Do you run WordPress on your website? If so, you’re in good company.
Around 19% of the world’s websites are thought to run WordPress, which is even more astonishing when you consider that many sites don’t have any content management system at all.
And although running your own self-hosted version of WordPress (as opposed to using the technology at WordPress.com) has many benefits, there are security issues that must always be borne in mind as well.
Such as the need to take great care about what third-party WordPress plugins you install. You need to be confident that the plugins are kept up to date, and that they have been coded securely by a team who are on the look out for vulnerabilities.
That’s advice which will be ringing in the ears of many WordPress site owners today, after a major malware attack struck an estimated 100,000 sites.
Researchers at Sucuri are reporting that many WordPress websites have been compromised in an attack which attempts to download JavaScript malware from a site called soaksoak.ru.
Once compromised, websites may unexpectedly redirect users to a webpage at soaksoak.ru and/or download malware onto computers without their owner’s knowledge.
It’s not known precisely how the attack, which has been dubbed “SoakSoak” for understandable reasons, manages to compromise WordPress sites but a preliminary analysis by Sucuri points a finger of blame in the direction of a critical vulnerability in the Slider Revolution Responsive plugin they first reported back in September.
Concerns were raised that Slider Revolution plugin was widely incorporated into WordPress themes, and that users may be oblivious to the security issue because they hadn’t purchased the plugin directly from its developers.

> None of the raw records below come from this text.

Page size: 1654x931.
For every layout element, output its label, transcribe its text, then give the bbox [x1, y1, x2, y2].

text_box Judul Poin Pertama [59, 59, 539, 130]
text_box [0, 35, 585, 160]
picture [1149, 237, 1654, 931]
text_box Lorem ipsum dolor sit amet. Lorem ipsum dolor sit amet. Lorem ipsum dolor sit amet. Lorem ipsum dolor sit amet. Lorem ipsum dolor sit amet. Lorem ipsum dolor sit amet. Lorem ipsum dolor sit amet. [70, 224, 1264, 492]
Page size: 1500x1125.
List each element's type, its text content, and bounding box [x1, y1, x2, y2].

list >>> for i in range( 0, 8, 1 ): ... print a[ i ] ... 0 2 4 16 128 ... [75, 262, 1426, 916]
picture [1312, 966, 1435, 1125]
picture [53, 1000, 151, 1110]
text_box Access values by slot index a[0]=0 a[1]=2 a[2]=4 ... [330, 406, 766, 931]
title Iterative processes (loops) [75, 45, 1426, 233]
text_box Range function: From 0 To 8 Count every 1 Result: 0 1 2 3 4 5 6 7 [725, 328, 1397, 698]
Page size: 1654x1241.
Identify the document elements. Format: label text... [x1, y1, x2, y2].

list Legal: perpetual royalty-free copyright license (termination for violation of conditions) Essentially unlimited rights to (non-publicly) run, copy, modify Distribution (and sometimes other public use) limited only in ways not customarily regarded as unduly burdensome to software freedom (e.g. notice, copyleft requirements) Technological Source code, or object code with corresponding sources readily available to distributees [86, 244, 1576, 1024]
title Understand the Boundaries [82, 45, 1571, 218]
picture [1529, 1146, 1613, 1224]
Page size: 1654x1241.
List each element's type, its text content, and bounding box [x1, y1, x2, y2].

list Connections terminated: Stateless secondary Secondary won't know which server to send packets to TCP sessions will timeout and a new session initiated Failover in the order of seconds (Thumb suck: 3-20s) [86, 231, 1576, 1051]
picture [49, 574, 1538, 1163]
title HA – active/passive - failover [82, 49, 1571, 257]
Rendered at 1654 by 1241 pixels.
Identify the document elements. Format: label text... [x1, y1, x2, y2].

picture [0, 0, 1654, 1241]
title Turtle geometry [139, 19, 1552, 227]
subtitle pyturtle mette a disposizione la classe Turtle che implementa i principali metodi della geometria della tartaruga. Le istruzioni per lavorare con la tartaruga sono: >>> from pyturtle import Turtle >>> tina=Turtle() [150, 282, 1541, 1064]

At the time of writing, the latest version of the plugin is 4.6 (dated 3 December 2014)
It later transpired that ThemePunch, developers of the Slider Revolution plugin, had known about the serious security vulnerability since February 2014 – but had chosen to remain “relatively silent” about it in order to avoid a “mass exploitation of the issue”.
This weekend, Google block-listed over 11,000 domains on Sunday morning it identified has been struck during the attack – a quick-thinking reaction which hopefully will make it more difficult for the attackers to monetise their cybercriminal campaign.
Many WordPress-powered websites use dozens of plugins from third parties, meaning its just as important to keep them updated, and protected against security vulnerabilities as the software on your regular computers.
If plugins have been coded sloppily by developers there is always the risk that your website could become compromised, and that they could put the computers of visiting users at risk.
Sadly, it seems, you can’t always rely on being notified when a security patch is available for all of the plugins that you (or the WordPress theme that you running) use on your website.
Please note: self-hosted WordPress sites are different from sites hosted on wordpress.com. You cannot run the plugin on WordPress.com, and so sites running on that managed platform are not affected.